Cuando la televisión italiana retransmitía los juicios en los que el ex fiscal Di Pietro acusaba a representantes políticos de lo que fue, se dice, la primera República, era inevitable temer que pudiera provocar sensaciones análogas. Ver en obsceno régimen, de visibilidad al acusado en primer plano gracias a que el ojo de la telecámara actúa como prótesis al servicio del observador, podría producir en el espectador defraudado por una determinada clase política una obscena sensación de venganza, que nada tiene que ver con el irrenunciable derecho democrático a disponer de la máxima información.
"Públicos sean los juicios...", reclama Cesare Beccaria, el autor de Los delitos y las penas, apelando a la opinión pública, que él gustaba llamar "el sólo cemento de la sociedad". Es indiscutible que la televisión es el mejor instrumento para garantizar el nivel máximo de publicidad y de visibilidad; más actúe como ventana sobre el mundo o como panóptico, la televisión no sólo puede, a pesar de todas las cautelas y del buen hacer profesional, convertir la crónica en espectáculo, la información en ficción, cuya verdad es siempre parabólica, sino también transformar el escenarió, la escena.
Por eso siempre la presencia de la televisión en la sala de justicia es obscena; por eso el jucio televisado no puede no ser un espectáculo.
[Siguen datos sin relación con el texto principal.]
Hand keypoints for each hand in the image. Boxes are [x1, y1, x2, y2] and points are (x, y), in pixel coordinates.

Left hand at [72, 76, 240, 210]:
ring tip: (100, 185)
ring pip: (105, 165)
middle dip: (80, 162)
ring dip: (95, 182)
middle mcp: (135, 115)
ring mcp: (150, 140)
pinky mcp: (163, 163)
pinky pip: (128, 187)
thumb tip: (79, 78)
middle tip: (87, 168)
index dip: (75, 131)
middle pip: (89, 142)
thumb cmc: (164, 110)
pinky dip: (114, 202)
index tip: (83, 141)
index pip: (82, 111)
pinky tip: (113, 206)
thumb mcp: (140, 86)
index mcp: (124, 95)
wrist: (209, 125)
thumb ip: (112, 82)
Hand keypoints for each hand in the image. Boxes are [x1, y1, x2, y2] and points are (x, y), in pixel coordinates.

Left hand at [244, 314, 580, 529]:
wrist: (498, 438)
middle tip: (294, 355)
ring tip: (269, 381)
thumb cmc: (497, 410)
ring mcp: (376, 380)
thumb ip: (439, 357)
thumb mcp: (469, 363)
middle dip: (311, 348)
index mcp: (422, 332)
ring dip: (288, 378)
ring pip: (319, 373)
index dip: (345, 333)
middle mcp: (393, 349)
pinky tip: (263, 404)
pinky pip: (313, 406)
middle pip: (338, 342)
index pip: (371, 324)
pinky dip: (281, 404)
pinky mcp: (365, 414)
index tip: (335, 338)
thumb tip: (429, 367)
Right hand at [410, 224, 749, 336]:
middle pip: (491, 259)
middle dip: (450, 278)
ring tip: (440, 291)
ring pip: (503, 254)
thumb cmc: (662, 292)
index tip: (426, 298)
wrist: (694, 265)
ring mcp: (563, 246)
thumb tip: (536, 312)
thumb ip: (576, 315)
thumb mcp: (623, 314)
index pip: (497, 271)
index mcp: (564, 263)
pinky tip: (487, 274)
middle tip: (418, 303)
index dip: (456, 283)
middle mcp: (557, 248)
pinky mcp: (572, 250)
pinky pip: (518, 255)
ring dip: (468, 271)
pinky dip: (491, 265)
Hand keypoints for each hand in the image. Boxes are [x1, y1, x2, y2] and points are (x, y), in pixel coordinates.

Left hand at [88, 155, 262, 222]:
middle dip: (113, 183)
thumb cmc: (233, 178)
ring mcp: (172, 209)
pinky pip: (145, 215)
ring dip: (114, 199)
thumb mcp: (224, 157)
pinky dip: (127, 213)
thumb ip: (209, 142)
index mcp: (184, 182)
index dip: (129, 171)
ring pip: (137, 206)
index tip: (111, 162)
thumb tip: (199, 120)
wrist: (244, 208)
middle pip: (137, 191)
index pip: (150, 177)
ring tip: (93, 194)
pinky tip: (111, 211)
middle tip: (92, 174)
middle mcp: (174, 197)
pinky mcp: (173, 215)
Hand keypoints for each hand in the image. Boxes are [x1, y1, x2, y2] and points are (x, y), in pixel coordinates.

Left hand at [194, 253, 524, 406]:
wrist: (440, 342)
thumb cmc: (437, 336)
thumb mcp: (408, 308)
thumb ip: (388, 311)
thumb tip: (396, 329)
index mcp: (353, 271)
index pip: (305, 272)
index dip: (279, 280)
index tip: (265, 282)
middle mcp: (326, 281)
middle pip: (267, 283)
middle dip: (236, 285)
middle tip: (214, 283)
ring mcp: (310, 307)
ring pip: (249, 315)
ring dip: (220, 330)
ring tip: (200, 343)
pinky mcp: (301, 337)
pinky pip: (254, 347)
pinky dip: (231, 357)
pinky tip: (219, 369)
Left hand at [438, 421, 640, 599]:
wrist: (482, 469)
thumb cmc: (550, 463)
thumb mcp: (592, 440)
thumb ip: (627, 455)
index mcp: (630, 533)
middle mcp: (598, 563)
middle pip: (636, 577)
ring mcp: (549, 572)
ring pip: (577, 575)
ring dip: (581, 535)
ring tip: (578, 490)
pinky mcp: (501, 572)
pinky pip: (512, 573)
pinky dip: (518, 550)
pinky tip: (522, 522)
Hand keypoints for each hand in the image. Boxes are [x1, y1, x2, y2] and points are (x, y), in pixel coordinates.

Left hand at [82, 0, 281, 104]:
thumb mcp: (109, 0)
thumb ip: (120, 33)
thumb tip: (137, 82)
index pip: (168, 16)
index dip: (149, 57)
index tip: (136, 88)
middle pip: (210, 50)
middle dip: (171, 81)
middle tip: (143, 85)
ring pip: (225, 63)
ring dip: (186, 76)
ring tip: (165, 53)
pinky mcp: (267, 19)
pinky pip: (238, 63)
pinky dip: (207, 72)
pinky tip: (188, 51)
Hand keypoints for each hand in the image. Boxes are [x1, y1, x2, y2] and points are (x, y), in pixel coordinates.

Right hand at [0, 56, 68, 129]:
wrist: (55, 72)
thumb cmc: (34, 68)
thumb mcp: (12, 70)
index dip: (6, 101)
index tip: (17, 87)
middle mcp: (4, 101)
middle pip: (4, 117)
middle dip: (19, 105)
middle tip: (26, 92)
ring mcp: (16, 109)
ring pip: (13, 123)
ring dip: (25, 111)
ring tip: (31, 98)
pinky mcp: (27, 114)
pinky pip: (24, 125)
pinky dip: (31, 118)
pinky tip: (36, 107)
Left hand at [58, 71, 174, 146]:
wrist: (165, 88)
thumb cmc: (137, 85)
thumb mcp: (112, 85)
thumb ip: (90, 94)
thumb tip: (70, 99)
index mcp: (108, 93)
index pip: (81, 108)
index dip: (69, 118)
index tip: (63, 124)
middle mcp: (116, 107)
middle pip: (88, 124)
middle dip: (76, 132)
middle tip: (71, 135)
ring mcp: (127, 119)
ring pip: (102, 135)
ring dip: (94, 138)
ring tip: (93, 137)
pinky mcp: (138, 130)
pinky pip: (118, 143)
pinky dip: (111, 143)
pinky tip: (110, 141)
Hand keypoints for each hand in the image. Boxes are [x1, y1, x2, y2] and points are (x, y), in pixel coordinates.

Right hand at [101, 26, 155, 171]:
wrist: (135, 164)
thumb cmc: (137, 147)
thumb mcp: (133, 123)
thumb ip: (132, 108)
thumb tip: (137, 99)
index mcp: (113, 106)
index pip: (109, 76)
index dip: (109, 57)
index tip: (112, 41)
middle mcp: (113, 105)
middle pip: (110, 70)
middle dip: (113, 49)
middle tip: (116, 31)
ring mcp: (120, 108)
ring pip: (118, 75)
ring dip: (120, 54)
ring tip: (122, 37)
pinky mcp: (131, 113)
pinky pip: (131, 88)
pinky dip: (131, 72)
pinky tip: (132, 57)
No se puede impedir el acceso a los media, no se puede negar las ventajas que la presencia de los media pueden ofrecer al proceso, pero es necesario saber, se reglamente como en Europa o en América, que la sala de justicia con la presencia de la televisión no puede no ser un escenario diferente, con su propia narración y su propia verdad.
Jorge Lozano es profesor de la Universidad Complutense.